Opposition to citizen-initiated referenda comes from those who are saying that people can't be trusted, Mack argues. "If they can't be trusted to make a decision on a specific issue that's well ventilated, you're really arguing that we should take away the right to vote. How can the public make a decision in a general election, when there's a whole complex of obscured issues?"
As the only person to serve as an independent in all three tiers of government in the past 50 years, Mack's fly-on-the-wall position confirmed for him how hopeless the system is. The two party system has become "so rigid that it's overwhelmed any sense of democracy. Really all we have is an elected dictatorship. The parliament as such is just a piece of window dressing ... Power resides in the executive, which totally dominates parliament."
But he's optimistic. Democracy is a relatively new institution, he says, and is still evolving. The idea that people have a right to know, a right to make their own decisions has become a commonplace and is represented in the consumer movement, the environment movement, worker participation. "That's why you're seeing all these little rebellions around the world against governments.
"In every country people want more power than their governments are prepared to give them. Everywhere governments are on the nose; governments have never been so unpopular", he says with undisguised relish. The fairest voting method exists in Tasmania, with multi-member electorates under the Hare-Clark system, and should be universalised, he believes.

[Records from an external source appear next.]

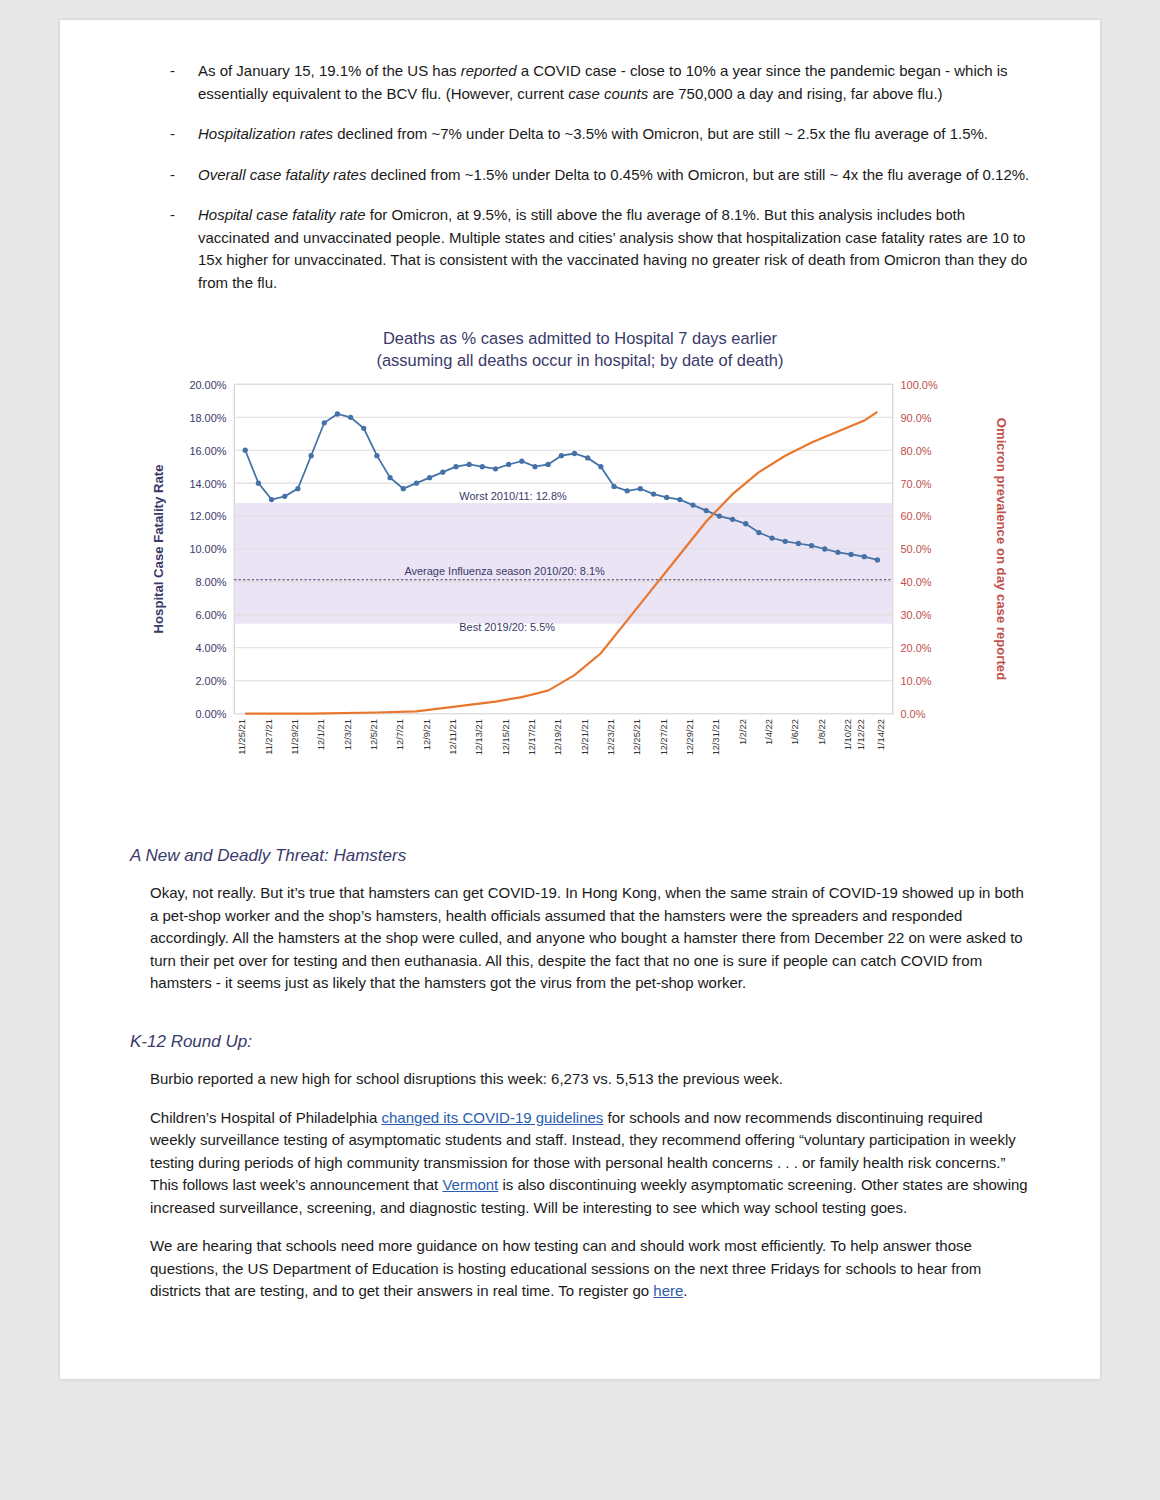As of January 15, 19.1% of the US has reported a COVID case - close to 10% a year since the pandemic began - which is essentially equivalent to the BCV flu. (However, current case counts are 750,000 a day and rising, far above flu.)
Hospitalization rates declined from ~7% under Delta to ~3.5% with Omicron, but are still ~ 2.5x the flu average of 1.5%.
Overall case fatality rates declined from ~1.5% under Delta to 0.45% with Omicron, but are still ~ 4x the flu average of 0.12%.
Hospital case fatality rate for Omicron, at 9.5%, is still above the flu average of 8.1%. But this analysis includes both vaccinated and unvaccinated people. Multiple states and cities’ analysis show that hospitalization case fatality rates are 10 to 15x higher for unvaccinated. That is consistent with the vaccinated having no greater risk of death from Omicron than they do from the flu.
Deaths as % cases admitted to Hospital 7 days earlier (assuming all deaths occur in hospital; by date of death) 20.00% 18.00% 16.00% 14.00% 12.00% 10.00% 8.00% 6.00% 4.00% 2.00% 0.00% 100.0% 90.0% 80.0% 70.0% 60.0% 50.0% 40.0% 30.0% 20.0% 10.0% 0.0% Hospital Case Fatality Rate Omicron prevalence on day case reported Worst 2010/11: 12.8% Average Influenza season 2010/20: 8.1% Best 2019/20: 5.5% 11/25/21 11/27/21 11/29/21 12/1/21 12/3/21 12/5/21 12/7/21 12/9/21 12/11/21 12/13/21 12/15/21 12/17/21 12/19/21 12/21/21 12/23/21 12/25/21 12/27/21 12/29/21 12/31/21 1/2/22 1/4/22 1/6/22 1/8/22 1/10/22 1/12/22 1/14/22
A New and Deadly Threat: Hamsters
Okay, not really. But it’s true that hamsters can get COVID-19. In Hong Kong, when the same strain of COVID-19 showed up in both a pet-shop worker and the shop’s hamsters, health officials assumed that the hamsters were the spreaders and responded accordingly. All the hamsters at the shop were culled, and anyone who bought a hamster there from December 22 on were asked to turn their pet over for testing and then euthanasia. All this, despite the fact that no one is sure if people can catch COVID from hamsters - it seems just as likely that the hamsters got the virus from the pet-shop worker.
K-12 Round Up:
Burbio reported a new high for school disruptions this week: 6,273 vs. 5,513 the previous week.
Children’s Hospital of Philadelphia changed its COVID-19 guidelines for schools and now recommends discontinuing required weekly surveillance testing of asymptomatic students and staff. Instead, they recommend offering “voluntary participation in weekly testing during periods of high community transmission for those with personal health concerns . . . or family health risk concerns.” This follows last week’s announcement that Vermont is also discontinuing weekly asymptomatic screening. Other states are showing increased surveillance, screening, and diagnostic testing. Will be interesting to see which way school testing goes.
We are hearing that schools need more guidance on how testing can and should work most efficiently. To help answer those questions, the US Department of Education is hosting educational sessions on the next three Fridays for schools to hear from districts that are testing, and to get their answers in real time. To register go here.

Paul Keating's threats to make election to the Senate less representative draw a warning from Mack. Gareth Evans is a "total elitist", he insists. "Evans is saying 'we [Labor] should get together with the Liberal Party and agree to have single member electorates, which would get rid of the Democrats, the Greens (WA) and independents'. What Hitler did was just that ... I'm just amazed at Keating and Evans ... it just shows that they don't really believe in democracy."
Despite this, Mack thinks Keating should be thanked for raising the republican debate because it opens up the whole constitutional question, "which is vastly more important than who's head of state. I think that after a century, people are now recognising that of course the bloody constitution's out of date and does need revision."
In federal parliament, Mack has made known his opposition to "fundamentalist economic rationalism", unilateral tariff removal policies, sale of public land, sale of the Commonwealth Bank, GST, Australia's involvement in Bougainville, the nuclear industry and limitations on free speech.
What was he able to achieve in federal parliament? "Very little, because I don't think parliament is very relevant to any particular achievement", he responds with an ironic chuckle. He is quoted as saying that the "whole place is so seductive, like any self-serving institution, the only defence against it is not to be there".
Mack's was often a lone voice in the House of Representatives. His was the "only vote against the Gulf War, the only vote against the sale of Qantas, the only vote against the third runway and the only vote against having a nuclear establishment at Lucas Heights".
The concentration of media ownership and unfettered economic globalisation are two of the biggest threats to democracy today but, he says, that will be for others to fight. Looking surprisingly fit and relaxed for a man who only a few weeks ago was rushed to hospital with heart trouble, Mack is dubious about writing an autobiography. "Books tend to be self-justifying", he says, and "the record of such books is not good".
One of the most traumatic decisions for the snowy-haired campaigner was selling his beloved 1951 Citroen of 33 years, which he did recently. His distinctive set of wheels became a symbol of his independence, which he exploited in his election campaigns. The sale was "a bit like The Picture of Dorian Gray, to sort of kill off my public persona".